That goes with my third point. Keep in mind that she doesn't have to believe they exist to believe it to be a problem. Even if she is completely nonreligious, it is reasonable to believe that when a person believes in shadow magic and starts worshiping weird pretend gods, they will turn to things like theft, maybe murder. However, thinking that this can stem from D&D is silly when you know what D&D is. She didn't.

If she does/did believe shadow magic exists, then its the same thing.
 

Even if she is completely nonreligious, it is reasonable to believe that when a person believes in shadow magic and starts worshiping weird pretend gods, they will turn to things like theft, maybe murder.
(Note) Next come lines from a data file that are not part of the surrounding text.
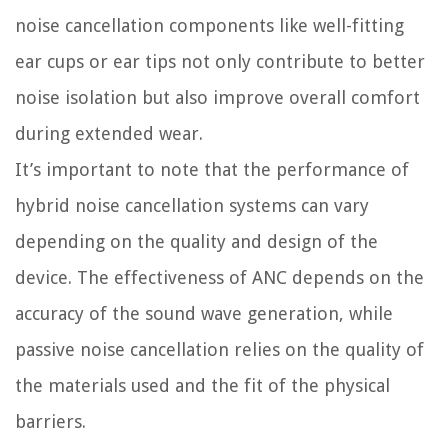
noise cancellation components like well-fitting
ear cups or ear tips not only contribute to better
noise isolation but also improve overall comfort
during extended wear.
It’s important to note that the performance of
hybrid noise cancellation systems can vary
depending on the quality and design of the
device. The effectiveness of ANC depends on the
accuracy of the sound wave generation, while
passive noise cancellation relies on the quality of
the materials used and the fit of the physical
barriers.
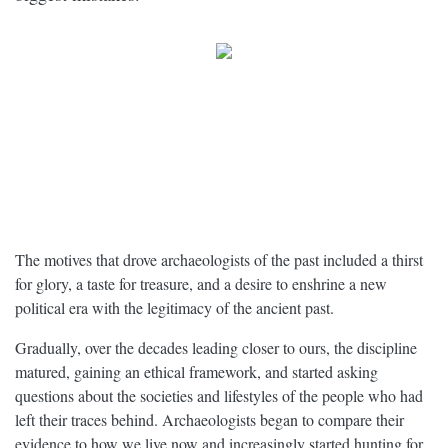
The motives that drove archaeologists of the past included a thirst
for glory, a taste for treasure, and a desire to enshrine a new
political era with the legitimacy of the ancient past.
Gradually, over the decades leading closer to ours, the discipline
matured, gaining an ethical framework, and started asking
questions about the societies and lifestyles of the people who had
left their traces behind. Archaeologists began to compare their
evidence to how we live now and increasingly started hunting for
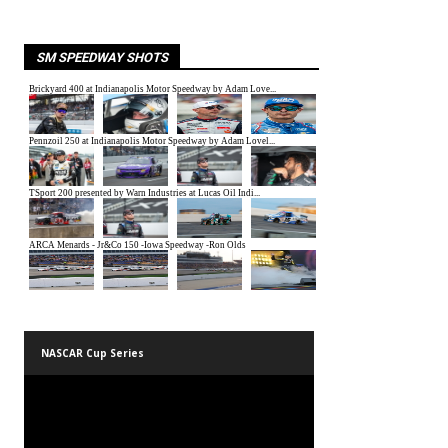
SM SPEEDWAY SHOTS
NASCAR Cup Series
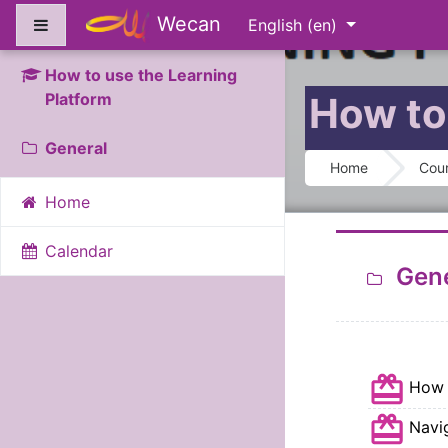
Skip to main content
Wecan
Side panel
English ‎(en)‎
How to use the Learning
Platform
How to
Section 
General
Home
Cou
Home
Calendar
Gene
How 
Navi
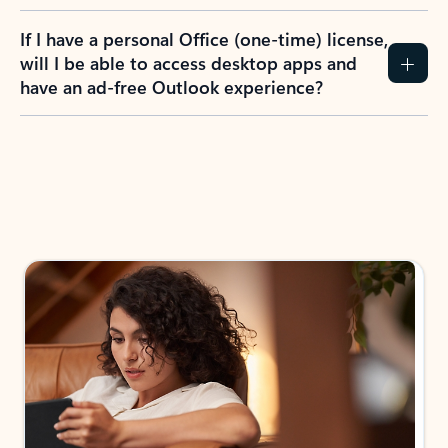
If I have a personal Office (one-time) license,
will I be able to access desktop apps and
have an ad-free Outlook experience?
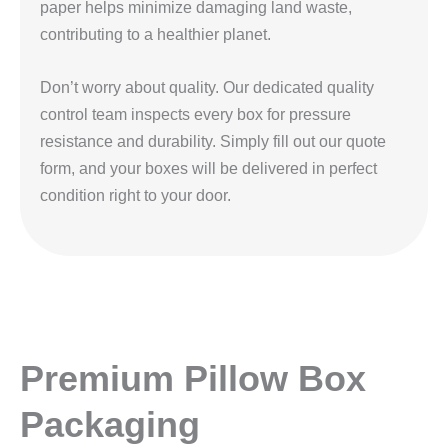
paper helps minimize damaging land waste,
contributing to a healthier planet.
Don’t worry about quality. Our dedicated quality
control team inspects every box for pressure
resistance and durability. Simply fill out our quote
form, and your boxes will be delivered in perfect
condition right to your door.
Premium Pillow Box
Packaging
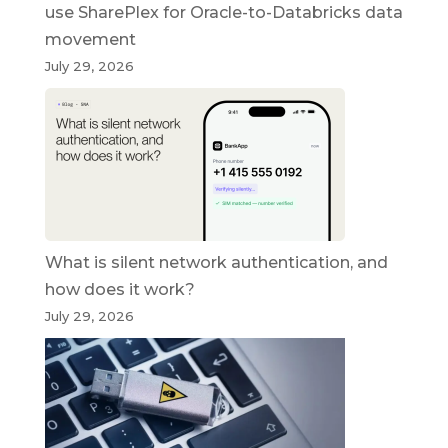
use SharePlex for Oracle-to-Databricks data
movement
July 29, 2026
What is silent network authentication, and
how does it work?
July 29, 2026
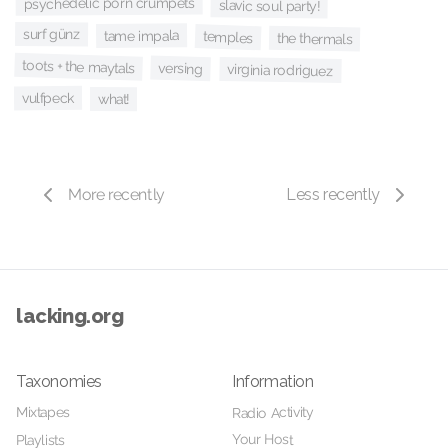
psychedelic porn crumpets
slavic soul party!
surf günz
tame impala
temples
the thermals
toots + the maytals
versing
virginia rodriguez
vulfpeck
what!
More recently
Less recently
lacking.org
Taxonomies
Information
Mixtapes
Radio Activity
Your Host
Playlists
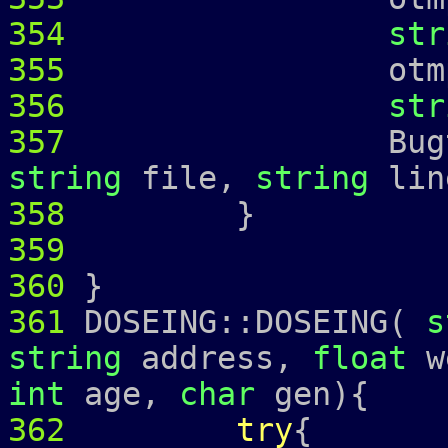
354
str
355
otmp 
356
str
357
Bugtrap 
string
file,
string
lin
358
359
360
}
361
DOSEING::DOSEING(
s
string
address,
float
w
int
age,
char
gen){
362
try
{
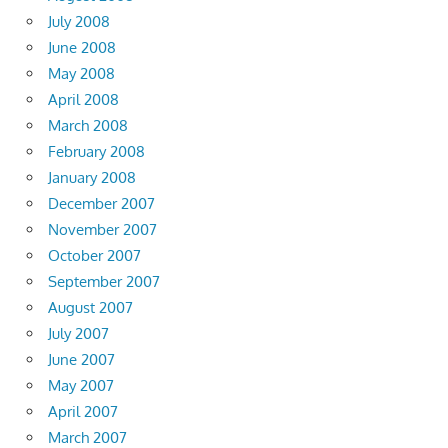
July 2008
June 2008
May 2008
April 2008
March 2008
February 2008
January 2008
December 2007
November 2007
October 2007
September 2007
August 2007
July 2007
June 2007
May 2007
April 2007
March 2007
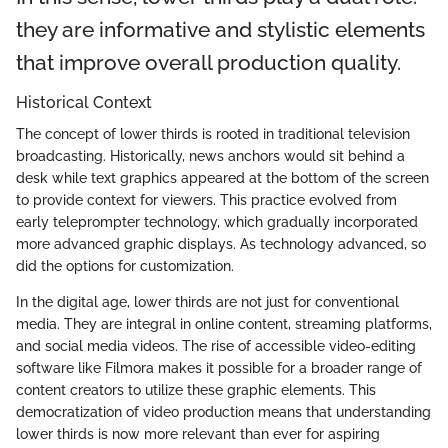
they are informative and stylistic elements
that improve overall production quality.
Historical Context
The concept of lower thirds is rooted in traditional television
broadcasting. Historically, news anchors would sit behind a
desk while text graphics appeared at the bottom of the screen
to provide context for viewers. This practice evolved from
early teleprompter technology, which gradually incorporated
more advanced graphic displays. As technology advanced, so
did the options for customization.
In the digital age, lower thirds are not just for conventional
media. They are integral in online content, streaming platforms,
and social media videos. The rise of accessible video-editing
software like Filmora makes it possible for a broader range of
content creators to utilize these graphic elements. This
democratization of video production means that understanding
lower thirds is now more relevant than ever for aspiring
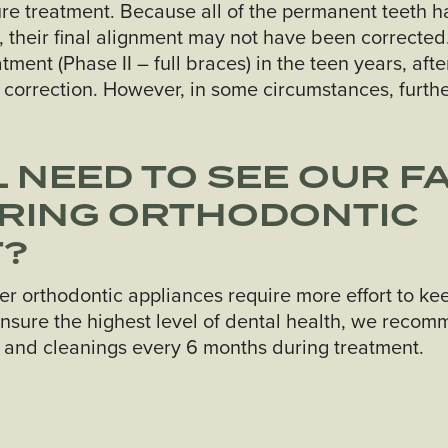
ure treatment. Because all of the permanent teeth 
, their final alignment may not have been corrected.
ent (Phase II – full braces) in the teen years, afte
 correction. However, in some circumstances, furth
L NEED TO SEE OUR F
URING ORTHODONTIC
T?
er orthodontic appliances require more effort to ke
nsure the highest level of dental health, we recom
s and cleanings every 6 months during treatment.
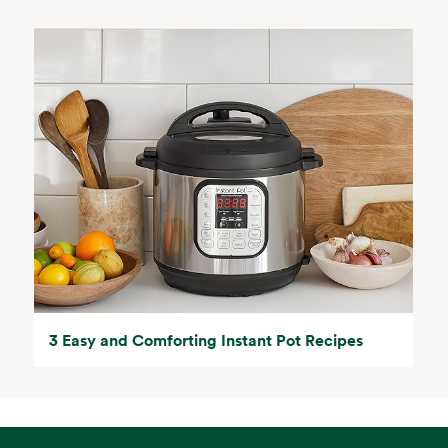
3 Easy and Comforting Instant Pot Recipes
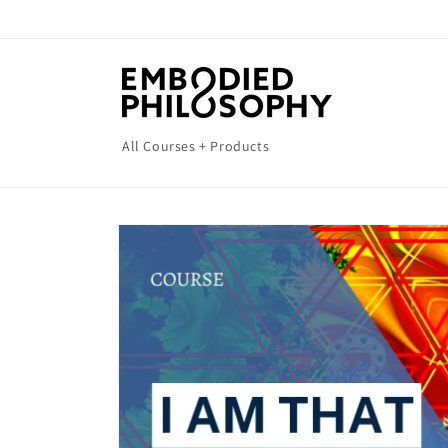
Skip to
content
All Courses + Products
Skip to
product
information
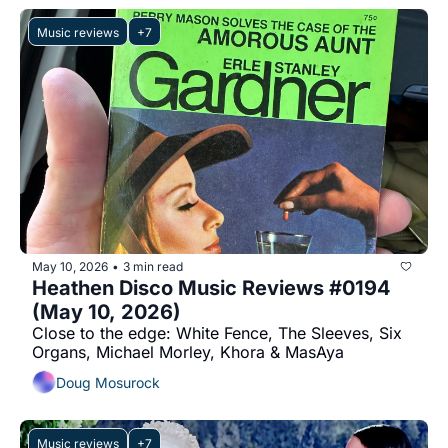
Music reviews
+7
May 10, 2026
3 min read
•
Heathen Disco Music Reviews #0194 
(May 10, 2026)
Close to the edge: White Fence, The Sleeves, Six 
Organs, Michael Morley, Khora & MasAya
Doug Mosurock
Music reviews
+7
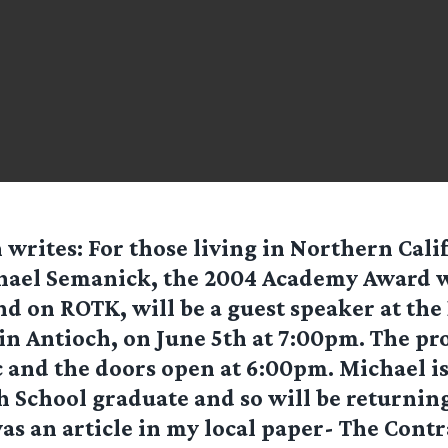
n
writes: For those living in Northern Cali
hael Semanick, the 2004 Academy Award w
d on ROTK, will be a guest speaker at the
n Antioch, on June 5th at 7:00pm. The pro
c and the doors open at 6:00pm. Michael is
 School graduate and so will be returning
was an article in my local paper- The Contr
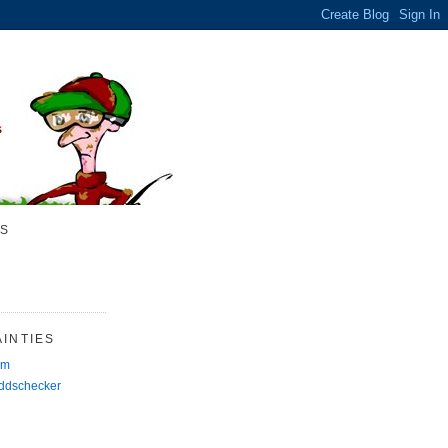
S
INTIES
rm
Oddschecker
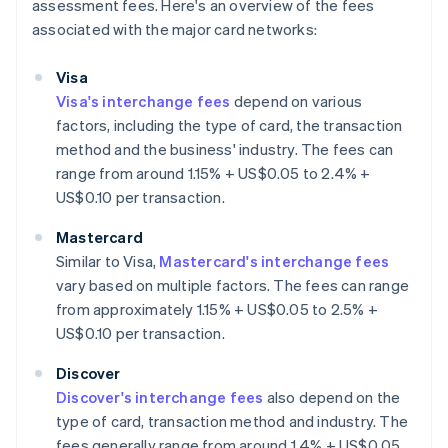
assessment fees. Here's an overview of the fees
associated with the major card networks:
Visa
Visa's interchange fees
depend on various
factors, including the type of card, the transaction
method and the business' industry. The fees can
range from around 1.15% + US$0.05 to 2.4% +
US$0.10 per transaction.
Mastercard
Similar to Visa,
Mastercard's interchange fees
vary based on multiple factors. The fees can range
from approximately 1.15% + US$0.05 to 2.5% +
US$0.10 per transaction.
Discover
Discover's interchange fees
also depend on the
type of card, transaction method and industry. The
fees generally range from around 1.4% + US$0.05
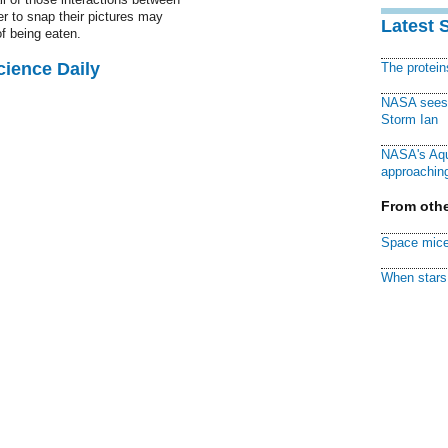
er to snap their pictures may
Latest 
of being eaten.
cience Daily
The protei
NASA sees f
Storm Ian
NASA's Aqu
approaching
From othe
Space mice
When stars 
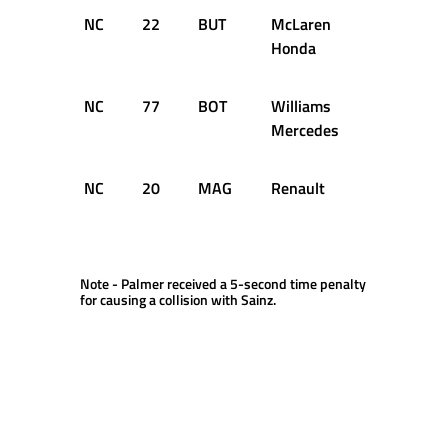
NC
22
BUT
McLaren
12
D
Honda
NC
77
BOT
Williams
6
D
Mercedes
NC
20
MAG
Renault
5
D
Note - Palmer received a 5-second time penalty
for causing a collision with Sainz.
Really, worshipping even less weird gods can lead to that kind of behavior. Soccer, too. Anything can be overdone. :)
 



The only thing that's clear is that she has a tenuous grasp on reality. I'm giving her the benefit of the doubt by using the word "tenuous."
 


My experience, centered around North Alabama, in the same time frame you reported from, was that it was a "medium town" issue. Small towns, everyone knows everyone else, and this kind of stuff just can't stick long enough to become an issue. Fully half the kids at our school had at least dabbled in D&D, and while atypical for the area, the game was well known enough in other nearby small towns to innoculate against this particular brand of stupidity.

Well I also think with small towns, if they're inclined to believe D&D is evil, then they'll all keep their kids away from it and tell them it's evil. A lot of the cases people talk about are ones where the parents are ignorant of it until after the kids starts playing it, and the parent is told by someone else it's evil.
 

Done with this religious stuff after last night's non-Rapture. There I am all set for the Apocalypse bang on 6pm and does it arrive. Nope, not even half-an-hour late. Quite what I'm expected to do with the whopping great Ark sitting on the front lawn I don't know.

Perhaps Mr Rapture will cover my costs out of the $73 million the papers say he made from yesterday's non-event.